Adani Ports' ₹13,360 crore Vizhinjam stake sale faces Kerala government's approval objection.
Kerala says the concession agreement requires prior approval for a 49% ownership transfer.
Adani maintains the dilution complies with the agreement after Vizhinjam entered its second operational year.
Adani Ports and Special Economic Zone (APSEZ) proposed sale of a 49% stake in Kerala's Vizhinjam International Seaport to Switzerland-based Mediterranean Shipping Company (MSC) Group for $1.397 billion (around ₹13,360 crore) has triggered a dispute with the Kerala government, which says the transaction cannot proceed without its prior approval under the concession agreement governing the project.
The proposed transaction, disclosed by APSEZ to market regulator SEBI on June 30, would rank among the largest foreign investments in India's port infrastructure if completed. However, the Congress-led Kerala government has objected to the deal, arguing that it amounts to a change in ownership requiring state approval. A state-appointed panel is currently examining the proposal.
Why Kerala Has Objected
The Vizhinjam port is being developed under a public-private partnership between the Kerala government and Adani Vizhinjam Port (AVPPL) under the Design, Build, Finance, Operate and Transfer (DBFOT) model.
According to the concession agreement signed in August 2015, the concessionaire cannot undertake or permit any change in ownership without the prior approval of the state government.
The agreement specifies that any transfer of 25% or more of the concessionaire's total equity constitutes a change in ownership requiring prior approval from the government from the perspective of national security and public interest.

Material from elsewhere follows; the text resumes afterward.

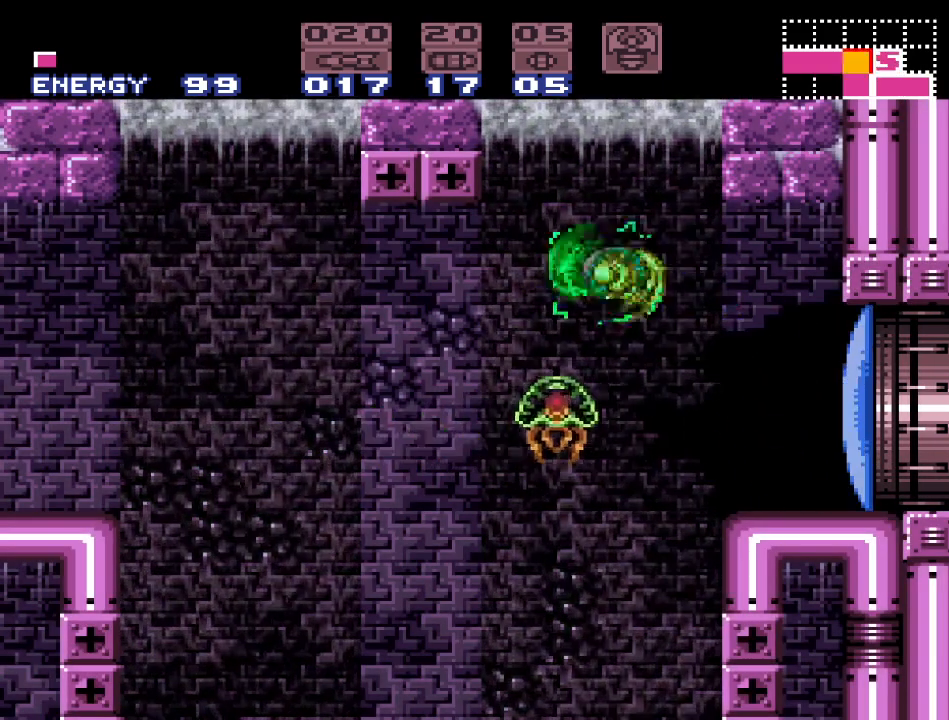
{"buttons": ["Y", "DPAD_LEFT"], "events": []}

The Kerala government argues that Adani's proposed sale of a 49% stake clearly falls within this provision.
Chief Minister V.D. Satheesan has conveyed the state's concerns to APSEZ, saying the government wants Vizhinjam to remain a globally competitive transshipment hub with equal access for all shipping lines. Officials have expressed concerns that MSC's ownership could create a dominant position in container traffic, given the company's status as the world's largest container shipping line.

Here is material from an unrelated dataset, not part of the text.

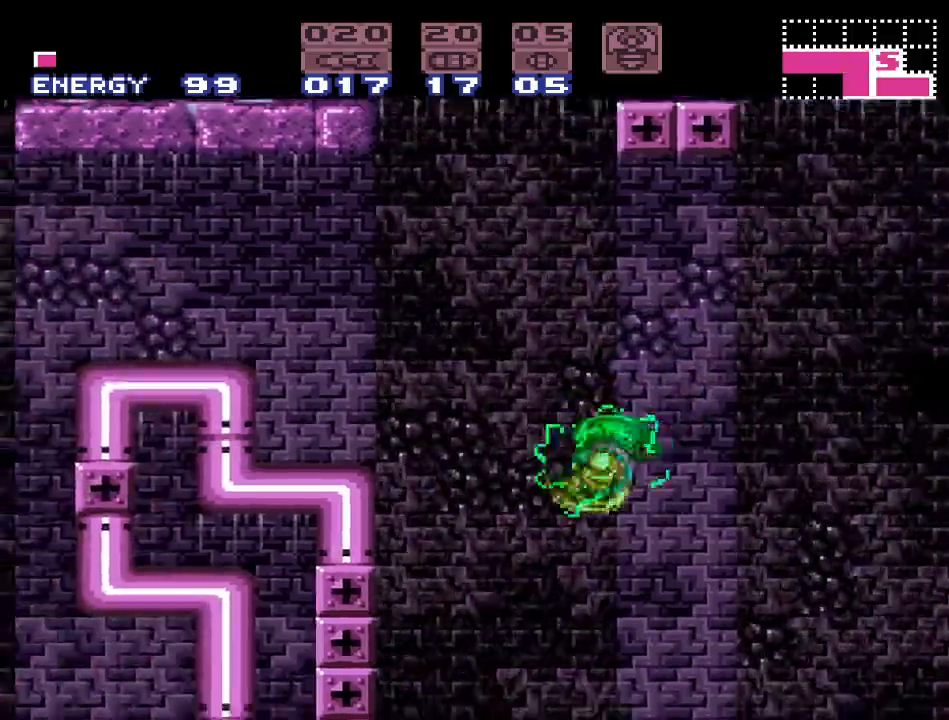
{"buttons": ["Y", "DPAD_LEFT"], "events": [[17, "B", "down"], [300, "B", "up"]]}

The concession agreement also requires the port to operate on a "common-user" basis, providing non-discriminatory access to all vessels, shipping lines and cargo operators.
Adani Says Stake Sale Is Permitted
APSEZ has maintained that the transaction complies with the concession agreement.

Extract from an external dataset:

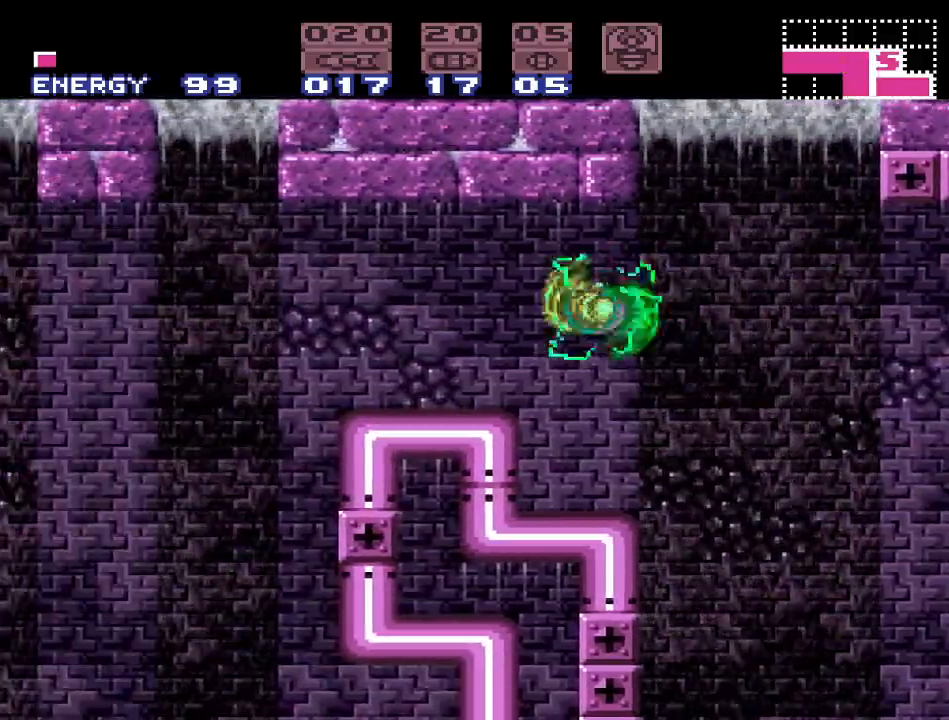
{"buttons": ["B", "Y", "DPAD_LEFT"], "events": [[450, "B", "down"]]}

The company informed SEBI that it signed a share purchase and subscription agreement with Mundi Ltd., a subsidiary of Terminal Investment (TiL), MSC's terminal operating arm, on June 29.
According to Adani, the concession agreement required it to retain at least 51% ownership during construction and the first year of commercial operations. Thereafter, it is required to maintain a minimum stake of 26%.
Since Vizhinjam has entered its second year of commercial operations, Adani argues that it is permitted to dilute up to 74% of its holding while continuing to comply with the agreement.
AVPPL also informed Kerala's ports department about the transaction on July 1, stating that disclosure to SEBI was required before approaching the state government for consent.
The transaction remains subject to regulatory and other customary approvals, although no timeline has been announced for completion.
Why Vizhinjam Matters
Vizhinjam is India's first deep-water container transshipment port and is expected to reduce dependence on foreign ports such as Colombo by handling domestic and regional transshipment cargo.
The first phase of the project became operational in December 2024 with an annual handling capacity of one million twenty-foot equivalent units (TEUs), which is expected to increase to three million TEUs in the next phase scheduled for completion by December 2028.
The Kerala government invested ₹5,595 crore in the first phase, while the Adani Group contributed ₹2,454 crore. The Centre also provided viability gap funding of ₹817 crore.
The project has been awarded under a 40-year DBFOT concession, extendable by another 20 years.
Under the agreement, any disputes between the parties are to be resolved first through conciliation, failing which the matter may proceed to arbitration under the rules of the International Centre for Alternative Dispute Resolution in New Delhi.